** START Records for the exercise **
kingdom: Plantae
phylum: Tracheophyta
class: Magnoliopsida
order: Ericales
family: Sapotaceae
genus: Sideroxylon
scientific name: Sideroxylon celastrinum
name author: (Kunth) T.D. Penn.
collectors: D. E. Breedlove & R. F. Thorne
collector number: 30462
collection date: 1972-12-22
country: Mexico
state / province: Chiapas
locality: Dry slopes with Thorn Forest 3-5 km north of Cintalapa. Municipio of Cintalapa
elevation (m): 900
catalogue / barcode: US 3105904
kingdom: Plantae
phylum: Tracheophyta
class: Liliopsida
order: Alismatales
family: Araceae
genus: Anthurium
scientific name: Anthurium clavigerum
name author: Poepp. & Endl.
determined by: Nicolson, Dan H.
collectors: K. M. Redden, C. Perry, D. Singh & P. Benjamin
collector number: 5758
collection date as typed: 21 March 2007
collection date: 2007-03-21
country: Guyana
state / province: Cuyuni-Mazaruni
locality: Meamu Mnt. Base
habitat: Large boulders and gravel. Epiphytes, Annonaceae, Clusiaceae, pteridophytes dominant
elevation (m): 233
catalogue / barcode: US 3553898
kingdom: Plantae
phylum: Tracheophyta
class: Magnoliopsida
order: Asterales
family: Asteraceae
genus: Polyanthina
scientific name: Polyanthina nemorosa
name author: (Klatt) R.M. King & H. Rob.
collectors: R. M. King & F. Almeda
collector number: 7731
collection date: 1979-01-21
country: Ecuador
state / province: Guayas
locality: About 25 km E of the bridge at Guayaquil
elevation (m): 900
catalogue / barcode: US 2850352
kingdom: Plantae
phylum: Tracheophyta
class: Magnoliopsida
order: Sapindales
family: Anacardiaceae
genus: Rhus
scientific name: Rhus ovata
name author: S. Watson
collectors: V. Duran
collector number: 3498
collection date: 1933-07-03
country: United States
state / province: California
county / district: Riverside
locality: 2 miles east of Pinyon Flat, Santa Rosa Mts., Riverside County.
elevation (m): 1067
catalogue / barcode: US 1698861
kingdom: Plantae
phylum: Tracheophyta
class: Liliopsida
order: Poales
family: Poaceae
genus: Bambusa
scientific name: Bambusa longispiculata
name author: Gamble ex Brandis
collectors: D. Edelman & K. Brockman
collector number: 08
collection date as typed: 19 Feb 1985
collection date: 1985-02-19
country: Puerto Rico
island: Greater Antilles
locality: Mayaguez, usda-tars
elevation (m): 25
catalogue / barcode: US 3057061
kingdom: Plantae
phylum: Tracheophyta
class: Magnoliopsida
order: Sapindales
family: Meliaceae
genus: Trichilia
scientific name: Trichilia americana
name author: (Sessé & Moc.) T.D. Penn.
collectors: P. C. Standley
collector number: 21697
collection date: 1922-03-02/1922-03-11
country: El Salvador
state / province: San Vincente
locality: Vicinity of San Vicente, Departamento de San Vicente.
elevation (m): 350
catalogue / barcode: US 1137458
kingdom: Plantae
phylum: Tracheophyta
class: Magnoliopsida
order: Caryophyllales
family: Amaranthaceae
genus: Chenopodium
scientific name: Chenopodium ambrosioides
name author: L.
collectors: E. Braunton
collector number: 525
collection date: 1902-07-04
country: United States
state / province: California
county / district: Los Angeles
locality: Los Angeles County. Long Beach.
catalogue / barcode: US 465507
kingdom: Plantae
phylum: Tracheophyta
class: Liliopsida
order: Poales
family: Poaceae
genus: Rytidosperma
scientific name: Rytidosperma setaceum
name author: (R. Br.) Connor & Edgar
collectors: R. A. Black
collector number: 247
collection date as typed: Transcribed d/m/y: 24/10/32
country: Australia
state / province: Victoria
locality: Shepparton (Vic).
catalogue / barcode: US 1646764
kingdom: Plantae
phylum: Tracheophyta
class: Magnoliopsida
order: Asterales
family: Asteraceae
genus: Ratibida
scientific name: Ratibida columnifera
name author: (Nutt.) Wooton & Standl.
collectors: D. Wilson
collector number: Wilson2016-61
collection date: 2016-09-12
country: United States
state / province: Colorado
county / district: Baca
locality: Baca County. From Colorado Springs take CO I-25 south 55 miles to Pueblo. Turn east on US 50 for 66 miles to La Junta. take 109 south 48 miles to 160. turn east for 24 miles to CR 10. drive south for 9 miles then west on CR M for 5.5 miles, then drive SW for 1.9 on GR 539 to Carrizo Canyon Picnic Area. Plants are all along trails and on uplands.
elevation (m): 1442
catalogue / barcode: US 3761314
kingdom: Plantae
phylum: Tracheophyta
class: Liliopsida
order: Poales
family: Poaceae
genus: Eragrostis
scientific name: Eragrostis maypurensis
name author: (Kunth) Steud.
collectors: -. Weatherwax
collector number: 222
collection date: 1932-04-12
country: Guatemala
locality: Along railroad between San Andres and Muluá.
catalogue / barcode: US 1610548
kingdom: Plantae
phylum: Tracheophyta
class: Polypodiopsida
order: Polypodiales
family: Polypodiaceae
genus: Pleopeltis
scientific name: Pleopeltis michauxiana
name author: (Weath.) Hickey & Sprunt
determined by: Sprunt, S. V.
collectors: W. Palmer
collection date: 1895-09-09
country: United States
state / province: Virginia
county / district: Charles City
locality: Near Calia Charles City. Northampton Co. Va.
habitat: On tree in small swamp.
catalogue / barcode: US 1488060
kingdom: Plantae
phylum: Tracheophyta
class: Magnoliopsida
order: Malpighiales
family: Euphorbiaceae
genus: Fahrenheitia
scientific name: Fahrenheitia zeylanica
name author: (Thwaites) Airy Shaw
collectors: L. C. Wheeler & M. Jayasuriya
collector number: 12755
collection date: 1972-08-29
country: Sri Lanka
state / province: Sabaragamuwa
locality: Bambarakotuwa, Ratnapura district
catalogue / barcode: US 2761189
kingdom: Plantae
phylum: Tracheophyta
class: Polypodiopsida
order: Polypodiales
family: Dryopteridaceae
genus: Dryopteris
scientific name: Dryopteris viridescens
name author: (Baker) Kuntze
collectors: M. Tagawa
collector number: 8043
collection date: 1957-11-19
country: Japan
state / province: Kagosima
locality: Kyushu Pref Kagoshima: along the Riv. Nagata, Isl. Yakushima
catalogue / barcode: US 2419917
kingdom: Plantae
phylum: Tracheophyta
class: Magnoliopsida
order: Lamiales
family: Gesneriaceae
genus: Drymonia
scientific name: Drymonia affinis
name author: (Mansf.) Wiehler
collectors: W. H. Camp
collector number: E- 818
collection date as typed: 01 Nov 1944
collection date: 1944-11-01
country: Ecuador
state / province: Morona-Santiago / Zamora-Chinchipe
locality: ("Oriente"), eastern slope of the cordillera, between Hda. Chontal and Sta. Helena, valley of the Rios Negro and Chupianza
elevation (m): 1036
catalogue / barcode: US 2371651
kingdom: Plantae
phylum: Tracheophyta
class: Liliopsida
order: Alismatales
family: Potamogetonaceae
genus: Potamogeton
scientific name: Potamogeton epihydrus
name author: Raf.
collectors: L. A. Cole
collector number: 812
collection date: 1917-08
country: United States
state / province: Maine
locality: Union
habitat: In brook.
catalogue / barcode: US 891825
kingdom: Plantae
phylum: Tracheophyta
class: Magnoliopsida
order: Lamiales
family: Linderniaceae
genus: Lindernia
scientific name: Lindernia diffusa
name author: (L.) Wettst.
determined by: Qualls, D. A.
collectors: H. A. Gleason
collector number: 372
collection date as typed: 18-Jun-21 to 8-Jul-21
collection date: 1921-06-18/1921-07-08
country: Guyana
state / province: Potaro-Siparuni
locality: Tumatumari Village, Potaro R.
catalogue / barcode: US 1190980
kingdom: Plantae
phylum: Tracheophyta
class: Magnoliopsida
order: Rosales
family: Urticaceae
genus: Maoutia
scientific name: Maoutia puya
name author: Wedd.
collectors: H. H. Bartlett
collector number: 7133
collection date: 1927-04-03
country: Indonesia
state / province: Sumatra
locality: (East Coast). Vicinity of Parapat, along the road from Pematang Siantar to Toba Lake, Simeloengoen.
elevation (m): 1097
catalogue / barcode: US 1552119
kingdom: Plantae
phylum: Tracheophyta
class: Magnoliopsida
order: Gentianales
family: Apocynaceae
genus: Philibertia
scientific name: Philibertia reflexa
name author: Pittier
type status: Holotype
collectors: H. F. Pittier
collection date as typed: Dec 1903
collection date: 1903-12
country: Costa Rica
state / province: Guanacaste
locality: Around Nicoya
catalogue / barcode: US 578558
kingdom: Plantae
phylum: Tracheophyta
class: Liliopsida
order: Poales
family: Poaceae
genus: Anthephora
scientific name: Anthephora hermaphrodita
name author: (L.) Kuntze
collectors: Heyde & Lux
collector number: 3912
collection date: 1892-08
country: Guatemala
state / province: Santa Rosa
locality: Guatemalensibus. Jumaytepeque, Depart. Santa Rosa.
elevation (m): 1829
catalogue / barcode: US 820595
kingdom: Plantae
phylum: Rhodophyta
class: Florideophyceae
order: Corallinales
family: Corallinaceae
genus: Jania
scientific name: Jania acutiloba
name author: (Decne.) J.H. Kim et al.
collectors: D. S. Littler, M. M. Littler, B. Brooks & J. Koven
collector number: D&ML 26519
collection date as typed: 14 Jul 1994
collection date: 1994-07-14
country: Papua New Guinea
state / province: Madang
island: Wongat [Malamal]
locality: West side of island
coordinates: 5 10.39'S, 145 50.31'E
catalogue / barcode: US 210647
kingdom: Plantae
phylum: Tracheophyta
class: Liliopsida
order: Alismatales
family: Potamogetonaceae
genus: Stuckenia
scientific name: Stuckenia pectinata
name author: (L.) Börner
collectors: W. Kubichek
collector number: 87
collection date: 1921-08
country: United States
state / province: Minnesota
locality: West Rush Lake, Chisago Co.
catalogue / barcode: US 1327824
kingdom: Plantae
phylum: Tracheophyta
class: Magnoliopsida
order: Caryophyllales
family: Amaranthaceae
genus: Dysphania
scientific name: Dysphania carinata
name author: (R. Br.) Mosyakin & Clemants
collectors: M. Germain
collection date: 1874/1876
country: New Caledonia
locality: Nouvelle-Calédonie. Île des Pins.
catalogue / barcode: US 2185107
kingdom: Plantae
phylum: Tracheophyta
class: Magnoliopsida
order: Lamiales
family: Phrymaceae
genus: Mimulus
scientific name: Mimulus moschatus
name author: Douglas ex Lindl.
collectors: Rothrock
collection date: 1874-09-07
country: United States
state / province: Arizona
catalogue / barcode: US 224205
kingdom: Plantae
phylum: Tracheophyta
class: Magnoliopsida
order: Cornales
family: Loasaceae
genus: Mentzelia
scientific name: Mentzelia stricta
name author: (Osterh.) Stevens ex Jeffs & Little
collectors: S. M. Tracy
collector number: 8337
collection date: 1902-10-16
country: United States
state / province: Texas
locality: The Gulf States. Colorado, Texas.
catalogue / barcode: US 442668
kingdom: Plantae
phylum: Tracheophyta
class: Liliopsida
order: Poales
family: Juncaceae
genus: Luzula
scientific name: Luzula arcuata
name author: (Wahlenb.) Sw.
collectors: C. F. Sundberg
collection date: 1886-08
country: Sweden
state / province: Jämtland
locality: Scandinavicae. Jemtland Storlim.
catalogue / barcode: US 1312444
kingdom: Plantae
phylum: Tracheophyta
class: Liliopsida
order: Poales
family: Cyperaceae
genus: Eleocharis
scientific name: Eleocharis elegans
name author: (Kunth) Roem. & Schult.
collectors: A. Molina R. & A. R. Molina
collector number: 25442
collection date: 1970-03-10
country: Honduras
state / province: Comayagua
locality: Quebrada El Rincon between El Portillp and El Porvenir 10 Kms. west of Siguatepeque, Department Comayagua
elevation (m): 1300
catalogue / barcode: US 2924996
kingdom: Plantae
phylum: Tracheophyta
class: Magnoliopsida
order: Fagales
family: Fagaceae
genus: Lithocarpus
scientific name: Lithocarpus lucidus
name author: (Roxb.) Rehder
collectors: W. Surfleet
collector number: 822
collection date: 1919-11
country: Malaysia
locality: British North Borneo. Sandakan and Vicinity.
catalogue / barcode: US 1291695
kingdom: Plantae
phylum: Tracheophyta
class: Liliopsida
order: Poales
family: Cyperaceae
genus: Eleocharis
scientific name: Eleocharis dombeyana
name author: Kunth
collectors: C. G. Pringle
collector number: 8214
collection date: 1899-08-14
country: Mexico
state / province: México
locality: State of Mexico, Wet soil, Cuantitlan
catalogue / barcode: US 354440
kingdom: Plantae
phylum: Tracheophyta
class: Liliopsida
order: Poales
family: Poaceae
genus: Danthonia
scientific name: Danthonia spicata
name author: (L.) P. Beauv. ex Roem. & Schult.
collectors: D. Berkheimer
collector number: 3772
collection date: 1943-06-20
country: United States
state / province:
** END Records for the exercise **
What to produce:
Starting with the line containing "collectors: H. A. Gleason" and going on through the line containing "elevation (m): 1097", switch every "collectors" to "collected by". Reproduce only those lines of the records, with nothing else changed.

Expected output:
collected by: H. A. Gleason
collector number: 372
collection date as typed: 18-Jun-21 to 8-Jul-21
collection date: 1921-06-18/1921-07-08
country: Guyana
state / province: Potaro-Siparuni
locality: Tumatumari Village, Potaro R.
catalogue / barcode: US 1190980
kingdom: Plantae
phylum: Tracheophyta
class: Magnoliopsida
order: Rosales
family: Urticaceae
genus: Maoutia
scientific name: Maoutia puya
name author: Wedd.
collected by: H. H. Bartlett
collector number: 7133
collection date: 1927-04-03
country: Indonesia
state / province: Sumatra
locality: (East Coast). Vicinity of Parapat, along the road from Pematang Siantar to Toba Lake, Simeloengoen.
elevation (m): 1097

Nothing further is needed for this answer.